Artık kime oy versen sonuç değişmiyor buhranı çöktü, havadaki kokudan görebiliyorum. Aslında oy vermekten soğumuş kitle iktidar partisine değil de muhalefete daha yakın olan kesim. Ve çıkmaz da oylarını hak edecek bir ismin ya da partinin olmadığına inanmaktan kaynaklanıyor.
Ben buna bizimkisi gibi kağıt üzerinde yönetim sistemi belirlenmiş ama gerçek yaşama geçmemiş toplumlarda olağan süreç olarak bakıyorum.
Oy vermeyenlere para cezasının kesildiği dönemde, ben daha ilkokuldayken annem de bir seçimde bu buhrana yakalanmıştı. O zamanlar oy veremediğimden midir yoksa oy vermesini istediğim partiye inandığımdan mı bilmiyorum ama akşam dörde kadar başının etini yetmişim kadının git de git diye. Sonunda tam da oy verme süresinin bitmesine yarım saat kala ev kıyafetlerini çıkarıp söylenerek çıkmıştı evden , hem de benim istediğim partiye oy vermek için. O zamanlar daha milliyetçi, sisteme daha fazla inanan saf bir çocuktuk ve oy vermek gözümde yüce bir eylemdi.
Bugün ben annemin o günlerdeki buhranına henüz kapılmadım. Karamsar olduğum nokta gerçekten inandığım bir insanın seçileceğine inansam bile o insanın getirileceği noktayı artık kral tahtı olarak algılaması olacak.
Yani kısaca hadi diyelim gerçekten o adam, kadın neyse geldi belediye başkanı, belediye meclis üyesi seçildi. O andan itibaren sanki bize hizmet için bizim tarafımızca seçilmiş değil de babadan doğma bu hakkı elde etmiş üstün bir ırk gibi tepemize çöreklenecek olması beni irite ediyor.
Bu insan sokağa çıktığında önünde eğilip bükülen, elini öpmek için birbirini ezen halk, soru sormaktan çok yalakalıkla yaklaşan muhabirler, illa ki o ceketin düğmelerini ilikleyerek önünde hazırola geçen bürokratları gördükçe delireceğim, biliyorum.
Bir insanı seçiyorsam tepeme çıkmasını değil, gönüllü olduğu o işi yapmasını beklerim, doğal olan bu değil midir ?
Oy vereceğim kesinlikle. Ama bu yalaka halktan kendini arındırabilecek, kendisini o mevkiye getiren insanlardan üstün görmeyecek birilerini bulsam daha çok içime sinecek bu oy !
2 yorum:
Geçtiğimiz günlerde bir olay yaşadım, kişi yakın bir arkadaş olduğundan kendi blogumda yazamadım bari buraya içimi dökeyim:)

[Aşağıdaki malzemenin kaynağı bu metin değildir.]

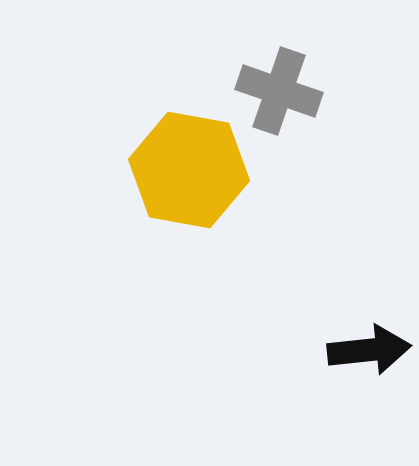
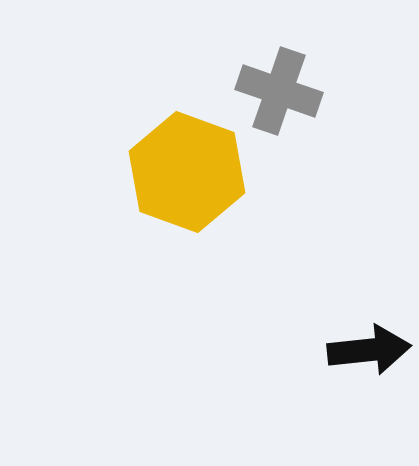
yellow hexagon: moved 2 px left, 2 px down; rotated 10 degrees clockwise
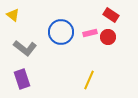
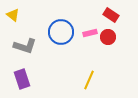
gray L-shape: moved 2 px up; rotated 20 degrees counterclockwise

Hepimiz başımızdakilerden şikayetçiyiz ya, işte o oğluna gemicik aldırıyo, öteki kayınçosunu danışman yaptırıyor, kimse ülkesine devletine hizmet etmiyo malum ve hemen hemen her sohbet ortamında bu konuşuluyor. Yine böyle bir sohbet ortamında konuşurken arkadaşlardan biri yine başımızdakilerin dalavereciliğinden, herşeyi kendine yontmasından atıp tutuyordu, derken konu değişti laf onun transporter minibüsüne geldi. Birisi dedi ki ya ben çok seviyorum bunları ama birinci köprüden geçmiyor onun için almıyorum. O başımızdakileri eleştiren, dalavereden hoşlanmayan arkadaş demez mi, yok koçum sorun diil, cam görünümü veren panel yaptırdım rahat rahat geçiyorum. E bu ne ki şimdi, sen de dolandırmıyor musun ülkeni? Maazallah başımıza gelsen o eleştirdiklerinin feriştahı olmayacak mısın? Yani işin özü, biz neysek yöneticilerimiz de o..
oyumu vicdanıma göre uzatıyorum ben. vicdanımın rahat etmesi için de içime sinmeyen hiçbir şeyi yapmıyorum. bu yüzden epey azar işitiyorum çevremden "ona yaradı, buna yaradı" filan gibi. yine de yılmadım.